WHAT YOU NEED TO DO >>
First find the line with "- [git branch](#branch)" in the entries below, then set down exactly every line through the line with "- [Divergent History](#divergent-history)", that line included.

PROVIDED RECORDS >>
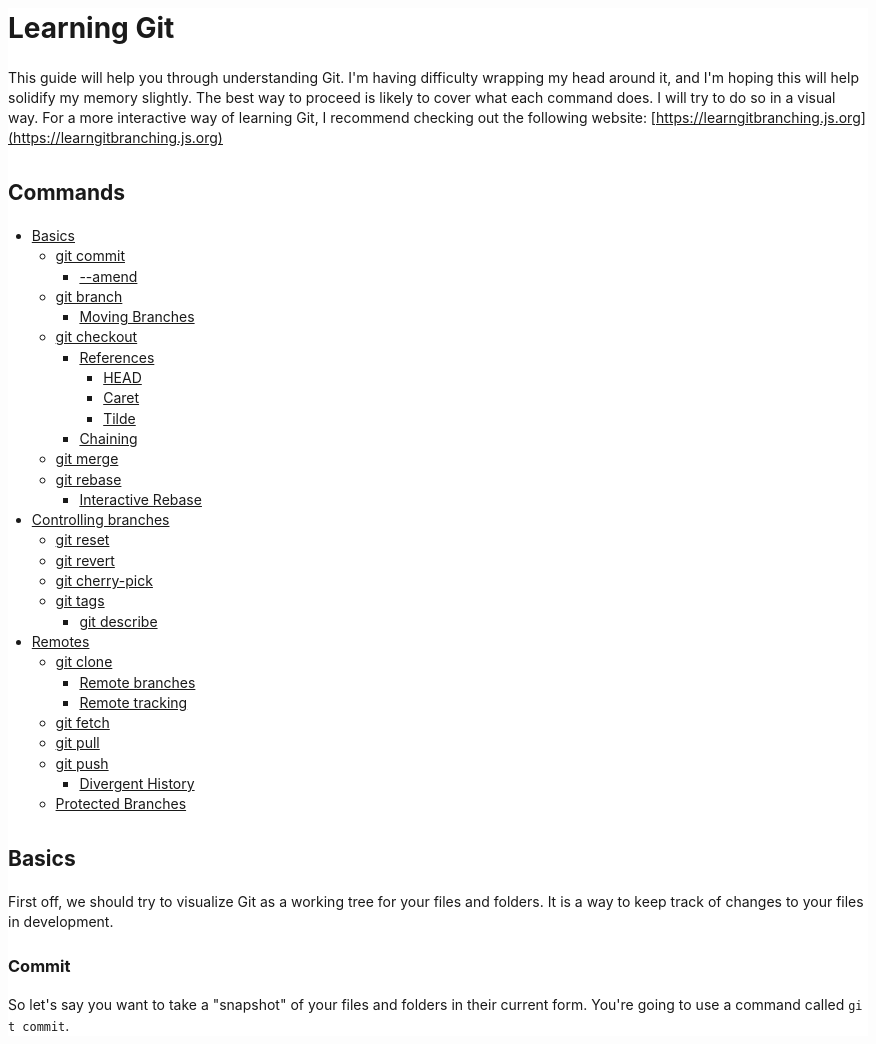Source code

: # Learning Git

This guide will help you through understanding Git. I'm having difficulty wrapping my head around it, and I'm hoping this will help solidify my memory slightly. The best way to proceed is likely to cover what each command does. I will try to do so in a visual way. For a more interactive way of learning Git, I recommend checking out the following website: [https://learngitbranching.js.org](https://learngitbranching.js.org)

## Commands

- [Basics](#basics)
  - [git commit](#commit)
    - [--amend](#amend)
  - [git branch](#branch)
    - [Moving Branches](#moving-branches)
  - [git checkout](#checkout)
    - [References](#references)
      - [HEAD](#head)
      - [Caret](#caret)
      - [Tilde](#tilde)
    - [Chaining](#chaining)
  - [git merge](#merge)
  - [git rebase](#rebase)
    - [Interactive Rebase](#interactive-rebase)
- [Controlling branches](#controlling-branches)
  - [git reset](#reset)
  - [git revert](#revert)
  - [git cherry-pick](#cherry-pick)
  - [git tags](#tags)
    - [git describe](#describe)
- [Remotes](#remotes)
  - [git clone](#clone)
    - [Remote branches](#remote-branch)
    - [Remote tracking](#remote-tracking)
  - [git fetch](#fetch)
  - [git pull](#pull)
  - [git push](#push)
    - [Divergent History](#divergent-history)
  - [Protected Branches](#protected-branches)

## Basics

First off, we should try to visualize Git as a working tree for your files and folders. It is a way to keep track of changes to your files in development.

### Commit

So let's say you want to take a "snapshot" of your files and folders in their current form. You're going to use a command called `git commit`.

REPLY >>
  - [git branch](#branch)
    - [Moving Branches](#moving-branches)
  - [git checkout](#checkout)
    - [References](#references)
      - [HEAD](#head)
      - [Caret](#caret)
      - [Tilde](#tilde)
    - [Chaining](#chaining)
  - [git merge](#merge)
  - [git rebase](#rebase)
    - [Interactive Rebase](#interactive-rebase)
- [Controlling branches](#controlling-branches)
  - [git reset](#reset)
  - [git revert](#revert)
  - [git cherry-pick](#cherry-pick)
  - [git tags](#tags)
    - [git describe](#describe)
- [Remotes](#remotes)
  - [git clone](#clone)
    - [Remote branches](#remote-branch)
    - [Remote tracking](#remote-tracking)
  - [git fetch](#fetch)
  - [git pull](#pull)
  - [git push](#push)
    - [Divergent History](#divergent-history)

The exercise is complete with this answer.